TRY IT
Please retype all of the entries that follow, leaving the images out.

━━━━━━━━

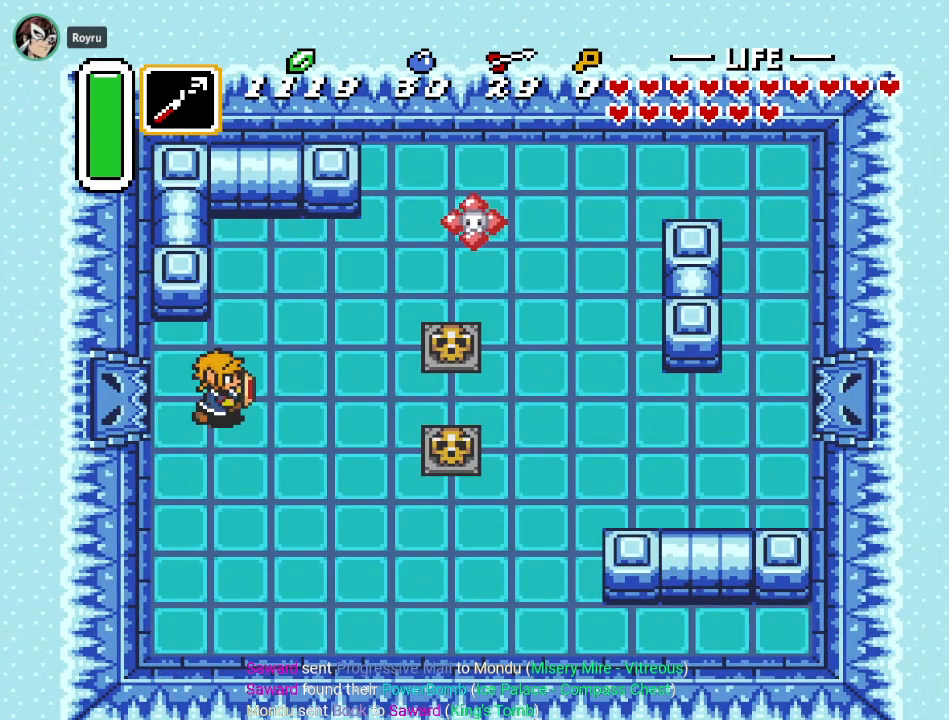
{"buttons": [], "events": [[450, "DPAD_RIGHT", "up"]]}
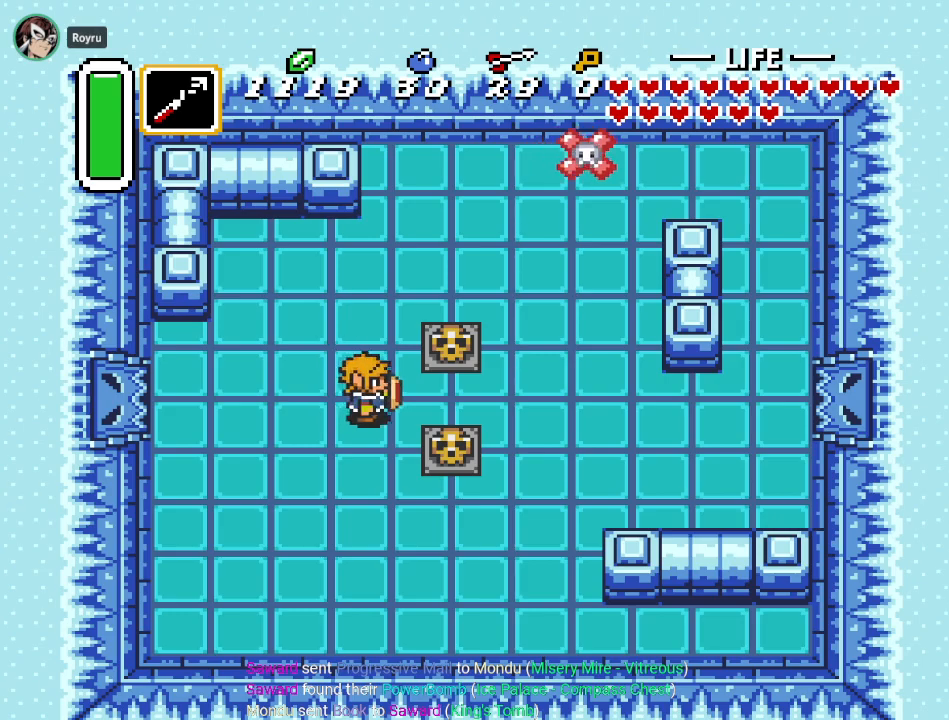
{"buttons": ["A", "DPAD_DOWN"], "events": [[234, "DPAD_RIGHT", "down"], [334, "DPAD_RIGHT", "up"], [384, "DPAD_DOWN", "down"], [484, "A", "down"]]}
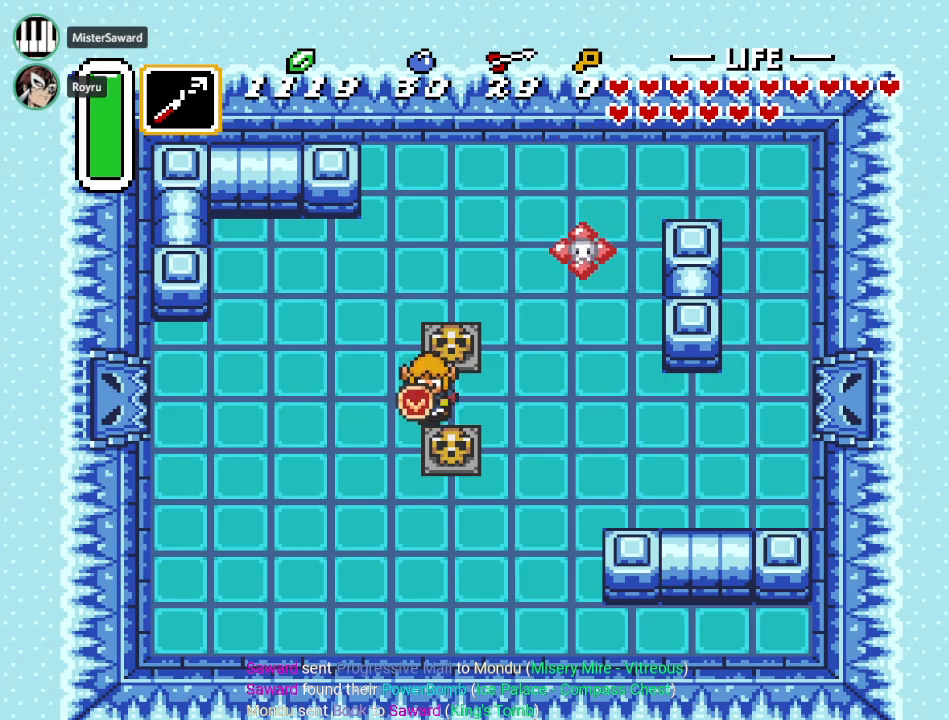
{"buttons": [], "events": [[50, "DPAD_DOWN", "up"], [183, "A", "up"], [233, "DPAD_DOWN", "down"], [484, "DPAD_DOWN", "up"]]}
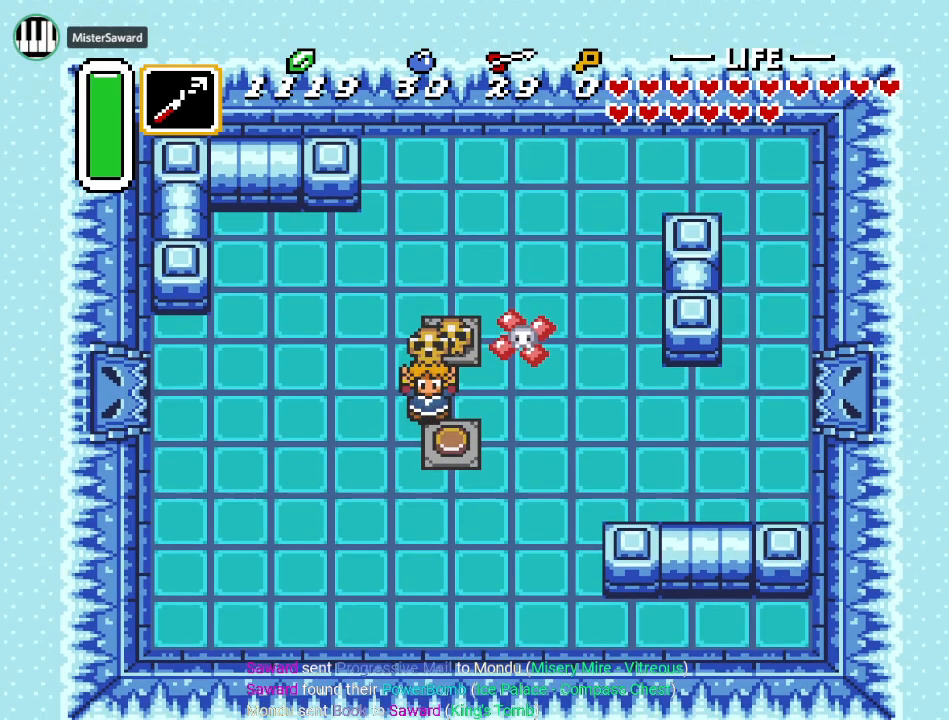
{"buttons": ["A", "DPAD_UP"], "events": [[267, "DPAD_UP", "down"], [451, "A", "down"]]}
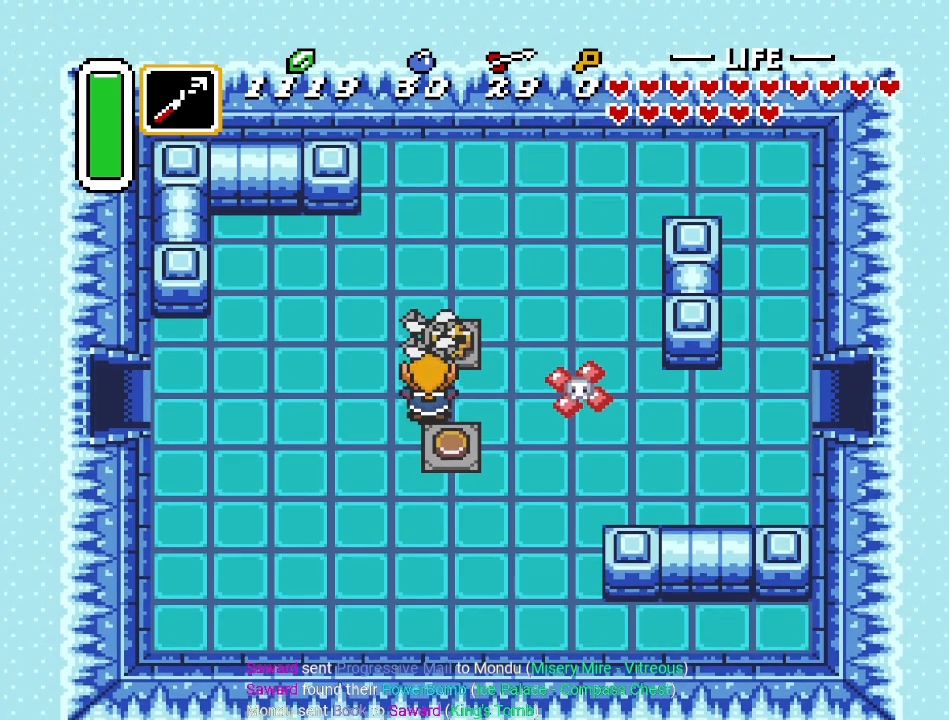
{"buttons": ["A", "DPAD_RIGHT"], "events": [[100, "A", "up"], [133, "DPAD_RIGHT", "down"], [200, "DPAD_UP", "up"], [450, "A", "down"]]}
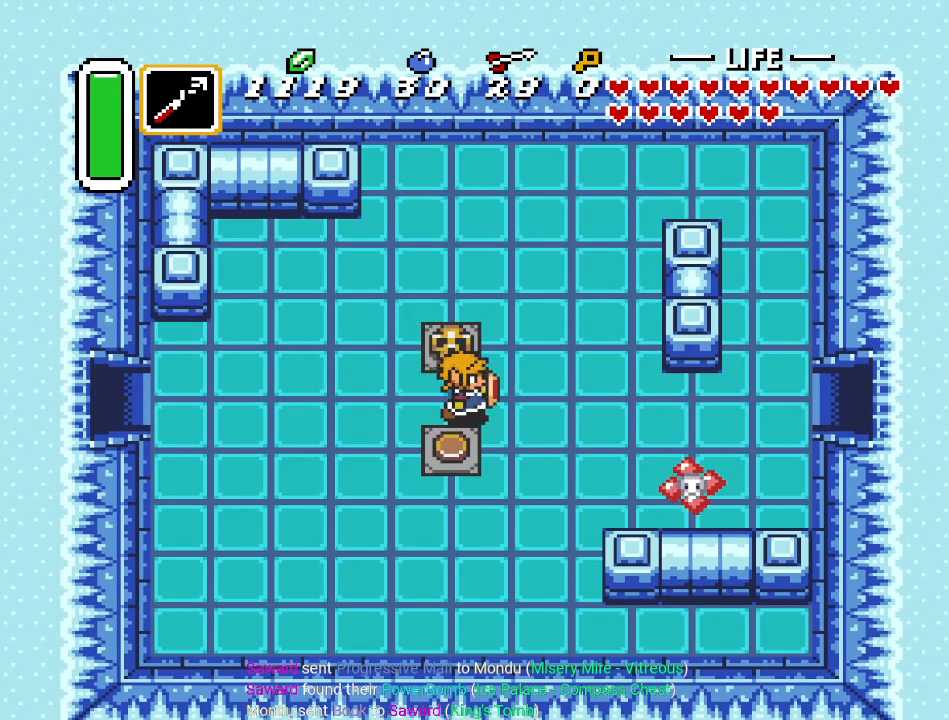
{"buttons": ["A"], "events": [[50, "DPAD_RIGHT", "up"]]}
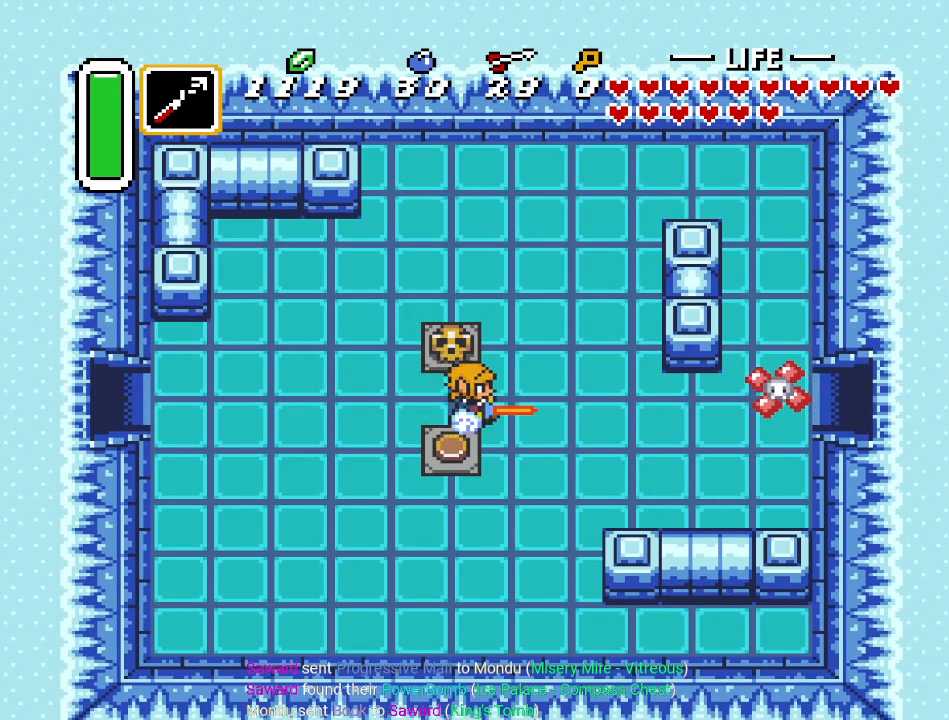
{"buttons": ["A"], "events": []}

━━━━━━━━

FINAL ANSWER
{"buttons": [], "events": [[450, "DPAD_RIGHT", "up"]]}
{"buttons": ["A", "DPAD_DOWN"], "events": [[234, "DPAD_RIGHT", "down"], [334, "DPAD_RIGHT", "up"], [384, "DPAD_DOWN", "down"], [484, "A", "down"]]}
{"buttons": [], "events": [[50, "DPAD_DOWN", "up"], [183, "A", "up"], [233, "DPAD_DOWN", "down"], [484, "DPAD_DOWN", "up"]]}
{"buttons": ["A", "DPAD_UP"], "events": [[267, "DPAD_UP", "down"], [451, "A", "down"]]}
{"buttons": ["A", "DPAD_RIGHT"], "events": [[100, "A", "up"], [133, "DPAD_RIGHT", "down"], [200, "DPAD_UP", "up"], [450, "A", "down"]]}
{"buttons": ["A"], "events": [[50, "DPAD_RIGHT", "up"]]}
{"buttons": ["A"], "events": []}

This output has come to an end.